Monday, June 17, 2013
The Call - Reconciled (1986)
Until recently, I was only vaguely familiar with this group through their 1983 single, The Walls Came Down, which only reached #74. Then, about two years ago, I heard another one of their songs on the "80s on 8" station on XM satellite radio. It caught my ear and I thought I should give the group another chance. I'm a little late to the show, but good music is good music regardless of when you discover it. I've since added this CD as well as 1989's Let The Day Begin to my collection. I'll add The Call to a growing list of '80s acts (Echo and the Bunnymen, Clash, Marshall Crenshaw, etc) I should have listened to in the '80s but didn't.

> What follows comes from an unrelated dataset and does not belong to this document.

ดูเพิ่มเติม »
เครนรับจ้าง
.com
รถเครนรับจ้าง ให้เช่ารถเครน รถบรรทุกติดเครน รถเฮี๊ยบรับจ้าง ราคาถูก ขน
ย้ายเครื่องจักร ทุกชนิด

Singer/songwriter/bassist Michael Been (1950 - 2010) was a devout Christian and while The Call wasn't a Christian rock band, the group's vaguely spiritual lyrics made them a crossover band in many areas of the country, but if you don't listen to them with a spiritual mindset, they just come across as socially conscious but optimistic. The music is guitar-based anthemic rock in the same vein as U2 and Simple Minds. In fact, Simple Minds frontman Jim Kerr makes an appearance on the album as do Peter Gabriel and Robbie Robertson. Many consider this to be the group's best album. At under 40 minutes, it's a bit too brief, but the songs are so similar that any more would have most likely seemed like overkill. Probably due to poor promotion from Elektra, the group never cracked the Top 40 with any singles. That's a shame since more people would have enjoyed this music if they'd been given a chance to hear it, myself included.
Peak on the US Billboard Top 200 chart: #82
Tracks: This album starts off with a great 1-2 punch of Everywhere I Go and I Still Believe (Great Design). Also good are The Morning, Oklahoma, and Tore The Old Place Down.